We were at a play date last week at a neighbor’s house when Milo came running down in a jedi robe. It was simply sewn out of a beautiful brown linen fabric, and after some quick examination I was determined to add DIY Jedi Robe to my to-sew list for the kids. Just a day later, when we were out fabric shopping for a summer dress, the boys grabbed a bolt of brown linen and the project moved up the list to next-in-line.
I have ideas for new projects to sew all the time, but it is hard to make the time to actually do them! There are simply so many other things that I could be doing at any given part of the day. Like laundry. Never ending baskets of laundry.
But Downy Wrinkle Releaser Plus is helping me make time for both. I’ve used it on my linens for about a year, and recently started using it with the rest of my laundry, too. It is making such a difference! For example, I manage my laundry by letting clean clothes pile up and folding everything at once, instead of folding each load right out of the dryer. In the past, the folded clothes would still be wrinkled from being crumpled in the baskets and I had to pull out the iron for easily-wrinkled fabrics (like this Jedi linen). But now I simply spray as I fold; the wrinkles smooth out and the clothes feel refreshed.
I’m excited to partner with Downy Wrinkle Releaser Plus today to share a tutorial so you can make your own DIY Jedi Robe. Or if you don’t sew, grab a coupon to try it out and save time for the things you do love!
This DIY Jedi Robe doesn’t use a pattern, but instead only requires a few basic measurements and a little bit of eyeballing. Also, instead of wasting time hemming all of the edges, I simply serged them with my Baby Lock Diana, which was another way to simplify the project. Sometimes “done” is better than “perfect,” and these kids are way happier with unhemmed robes than none at all!
Are you ready to make your own DIY Jedi Robe? Here’s what you’ll need:
2-3 yards of brown linen or linen blend
sewing machine or serger
Measure from the child’s shoulder to the floor. Multiply this number by 2. This will be the total length of the fabric you need. Then fold in half at the shoulders. (Example: 40″ = 80″ of fabric folded in half, so 40″ from the fold to the raw edges)
With the child’s arms outstretched, measure fingertip to fingertip across the shoulders. This will be the width of the fabric. Then measure from the finger to the shoulder.
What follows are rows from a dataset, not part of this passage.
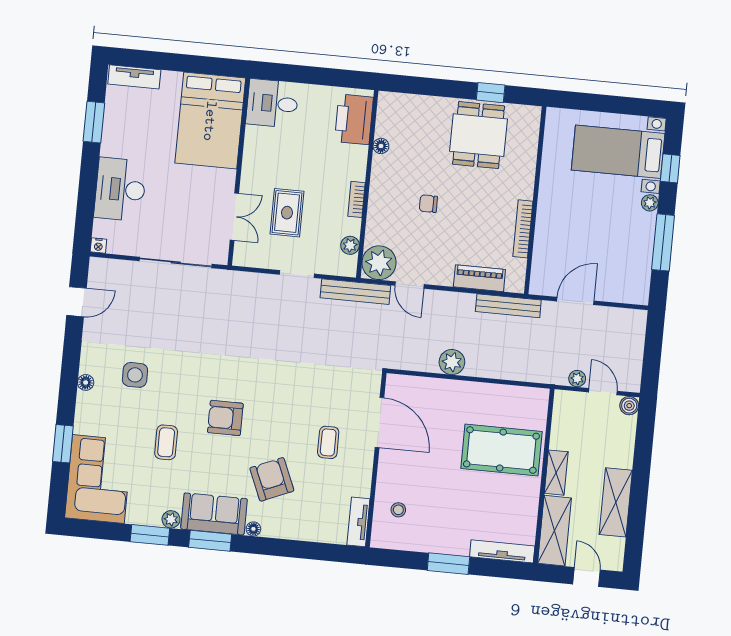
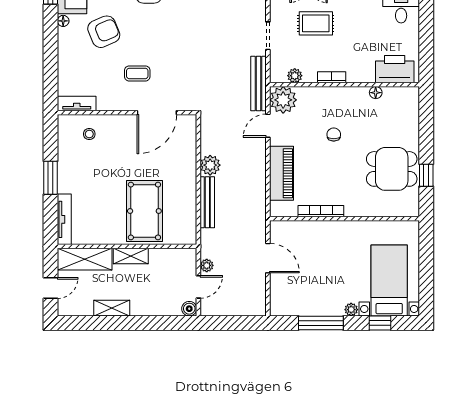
piano: (479, 278) -> (282, 173), width x1.37, depth x1.33
bench: (508, 306) -> (207, 202), moved
shelving: (616, 502) -> (112, 308), width x0.67, depth x0.75

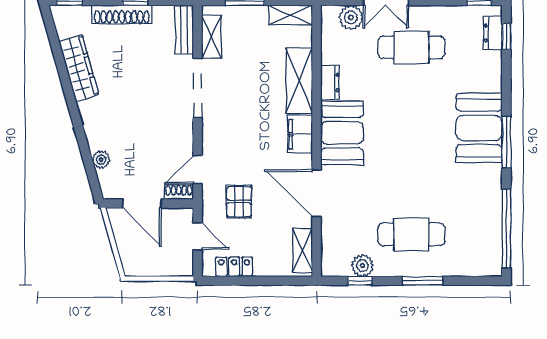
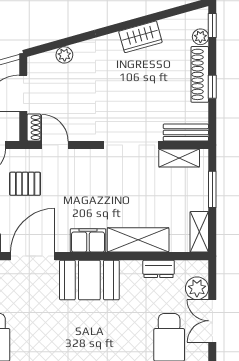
plant: (82, 14) -> (200, 37), added
wardrobe: (79, 68) -> (140, 37), width x0.67
dresser: (330, 83) -> (159, 269), moved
This will be the sleeve length.
With the shoulder fold on top, fold the fabric in half widthwise, with the center fold as the robe center front and back.
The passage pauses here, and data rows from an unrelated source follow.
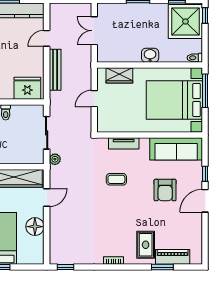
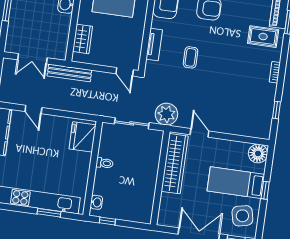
bench: (55, 70) -> (69, 73), moved
door: (94, 99) -> (125, 72), moved
plant: (55, 159) -> (166, 114), width x1.88, depth x1.88
floor lamp: (35, 227) -> (258, 153), moved
window: (66, 267) -> (277, 110), moved

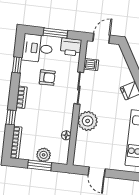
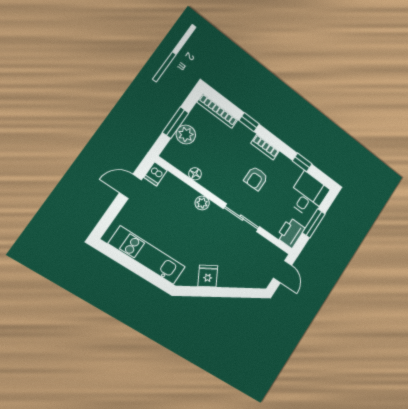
dishwasher: (91, 65) -> (155, 174), moved
armchair: (47, 78) -> (256, 178), moved
plant: (88, 121) -> (202, 203), width x0.53, depth x0.53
Measure down about 1/3-1/4 of the length and cut inward towards the center fold. Turn and cut at an angle straight out to the edge of the fabric at the raw end, making a triangle.
Measure about 3″ in from the edge on the center fold and cut a small neck opening about 1/2″ deep.Cut the tip off of the triangle cut-out and stitch along the flat end. These joined pieces will create the hood piece. Alternatively, you could cut a hood piece from a different piece of fabric.
Lay the stitched hood pieces together and cut in the shape of a hood, measuring the neckline to meet the neck opening of the robe.Stitch around the edge of both hood pieces together and set aside.Stitch the side seams of the robe, starting at the wrists and continuing around the underarms, down to the hem. The whole robe should be intact at this point, because you used the fold as a shoulder seam.
Cut up the front of the robe along the center line.
You’re done! Wasn’t that easy? I made all three of these robes in about an hour (minus the quick trip we had to take back to the fabric store for another couple yards of linen). I have a feeling the boys will each live in his DIY Jedi Robe, and I’ll need to sneak them away for washing like I do with some of their other favorite clothing items.
I’m already prepared to pull the crumpled masses of fabric from the bottom of the baskets, give them a quick spray with Downy Wrinkle Releaser Plus, smooth them out, and send them back on their way to play.In case you’re unfamiliar with Downy Wrinkle Releaser Plus, I thought I’d add a little visual. It’s especially fitting since the first shirt I grabbed from the top of my basket was Plum’s vintage Star Wars tee. This is how it works:
I generally divide the clean laundry by person, creating several small mountains from my one giant pile. Then as I pull wrinkled tee shirts, shorts, and linens from the piles, I give them a quick spritz and smooth my hand across them to flatten nicely. The spray helps keep them flat, removing some of the wrinkles on the spot. Then I fold them up nicely, and they continue to flatten out in piles before they go back into the kids’ drawers. (Which may take another day or two!)
My organization and schedule with the laundry has definitely ebbed and flowed. I had a really great rhythm months back, but right now things are crazy in my life, so I’m loving every simple tip and trick that can make life easier.
I think my kiddos appreciate my taking the time to whip them up these quick and easy robes, too. It feels really good to make something for them that they’ll love and use every day!